The Plasmodium parasite that causes malaria in humans needs both blood-sucking insects and humans for its life cycle. It grows inside a mosquito and is transferred to a human host when the mosquito bites them. Then the parasite migrates to the liver, replicates itself, and infects the blood — where it can be taken up by the bite of another mosquito.

When the parasite is in the blood, it causes fever, chills, and flu-like illness. Healthy adults usually recover, but those with a weaker immune system — especially young children and pregnant people — can die. In addition, it’s also one of the leading causes of miscarriages and stillbirths in the world.

(Older people who live in regions where malaria is endemic are, surprisingly, not especially vulnerable. The theory is that after sufficient exposure to malaria over a lifetime, the immune system develops a general anti-parasite response that might be more durable than malaria-specific immunity.)

In rich countries, malaria was largely eradicated in the mid-20th century through mass spraying of insecticides, including ones like DDT that have since been banned due to their ecological consequences. But many poor countries still have endemic malaria, and the range of malarial mosquitos is expanding due to climate change.

Vaccinating against malaria is tricky. Parasites are much more complex than viruses, with many possible sites that the immune system might be trained to recognize.

“Malaria vaccine [development] has been a graveyard for really great ideas,” Derek Lowe, a researcher who writes about drug discovery, told me earlier this year. “We’ve learned about a lot of stuff that doesn’t work.”

Targeting the parasite once it’s in the blood, for example, has been tried repeatedly but has never succeeded.

Exposing the body to dead or neutralized Plasmodium? A dead end. Researchers have been working on this for decades, and progress has been rare.

The earliest success stories of vaccination involved vaccines against diseases that produce lifelong immunity, like smallpox and polio. Those are viruses, so they’re much simpler to target. And since you can’t be reinfected with those diseases, the vaccine only needs to provoke the same immune response as the disease did originally, and the patient is safe for life.

But in the case of malaria, naturally acquired immunity against it typically is only partial and fades out in a few years. Researchers have been working for decades to figure out how a vaccine can induce durable immunity, and most of that work has ended in frustrating failures.
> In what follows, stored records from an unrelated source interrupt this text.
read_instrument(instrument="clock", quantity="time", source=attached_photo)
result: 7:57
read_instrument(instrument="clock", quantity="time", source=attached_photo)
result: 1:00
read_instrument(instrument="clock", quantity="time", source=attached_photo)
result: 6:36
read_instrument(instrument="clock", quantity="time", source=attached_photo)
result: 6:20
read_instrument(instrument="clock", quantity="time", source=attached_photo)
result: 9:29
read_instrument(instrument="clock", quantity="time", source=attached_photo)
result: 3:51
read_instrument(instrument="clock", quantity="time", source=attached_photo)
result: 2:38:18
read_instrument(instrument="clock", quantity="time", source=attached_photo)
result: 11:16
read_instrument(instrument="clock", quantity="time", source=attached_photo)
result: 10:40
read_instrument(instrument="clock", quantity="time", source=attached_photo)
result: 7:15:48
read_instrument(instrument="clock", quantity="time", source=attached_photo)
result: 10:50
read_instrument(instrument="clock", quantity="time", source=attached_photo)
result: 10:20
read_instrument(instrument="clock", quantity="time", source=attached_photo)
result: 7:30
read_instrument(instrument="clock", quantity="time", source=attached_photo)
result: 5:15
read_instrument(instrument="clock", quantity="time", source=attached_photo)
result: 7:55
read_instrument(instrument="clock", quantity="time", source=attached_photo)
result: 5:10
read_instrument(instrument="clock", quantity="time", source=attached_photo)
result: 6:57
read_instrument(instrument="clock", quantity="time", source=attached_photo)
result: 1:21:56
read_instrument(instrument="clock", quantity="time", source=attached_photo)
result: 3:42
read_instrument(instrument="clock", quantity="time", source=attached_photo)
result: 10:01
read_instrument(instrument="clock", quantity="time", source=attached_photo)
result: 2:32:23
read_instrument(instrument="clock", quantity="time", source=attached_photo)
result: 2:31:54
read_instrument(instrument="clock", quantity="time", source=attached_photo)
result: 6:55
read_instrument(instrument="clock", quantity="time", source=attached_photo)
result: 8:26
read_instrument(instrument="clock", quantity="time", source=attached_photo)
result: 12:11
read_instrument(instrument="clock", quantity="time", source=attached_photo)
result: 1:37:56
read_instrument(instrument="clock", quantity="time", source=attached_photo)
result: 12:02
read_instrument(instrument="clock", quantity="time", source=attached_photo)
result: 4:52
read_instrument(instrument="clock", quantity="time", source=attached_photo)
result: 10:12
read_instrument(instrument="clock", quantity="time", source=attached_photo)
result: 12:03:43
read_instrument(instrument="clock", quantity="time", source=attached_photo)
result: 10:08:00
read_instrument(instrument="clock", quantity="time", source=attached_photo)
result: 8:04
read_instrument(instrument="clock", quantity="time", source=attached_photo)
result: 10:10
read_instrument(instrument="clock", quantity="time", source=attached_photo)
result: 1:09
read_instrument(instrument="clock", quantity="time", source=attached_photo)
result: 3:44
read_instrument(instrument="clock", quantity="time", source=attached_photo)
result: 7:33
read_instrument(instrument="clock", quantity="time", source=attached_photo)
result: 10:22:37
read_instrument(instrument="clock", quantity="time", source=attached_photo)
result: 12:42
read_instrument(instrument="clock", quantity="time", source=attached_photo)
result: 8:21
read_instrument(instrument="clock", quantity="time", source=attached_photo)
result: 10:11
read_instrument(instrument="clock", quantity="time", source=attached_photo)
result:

That’s now changing. Mosquirix is the first vaccine to get promising results, but other vaccines have actually shown even higher efficacy in early trials. A recent phase 2 clinical trial of a malaria vaccine called R21/MM found 77 percent efficacy — a big step up, if it holds up in larger-scale trials.

And with many other vaccine candidates making their way through trials, these two early vaccines are likely to be joined by others.

The progress of malaria vaccine candidates is a story that’s rarely in the headlines but is big news for the world. Lessening the burden of this deadly disease for millions of people will save and improve a lot of lives. Vaccination is one of our most powerful tools against infectious disease, and our recent successes at bringing it to bear on one of our deadliest enemies is a triumph worth celebrating.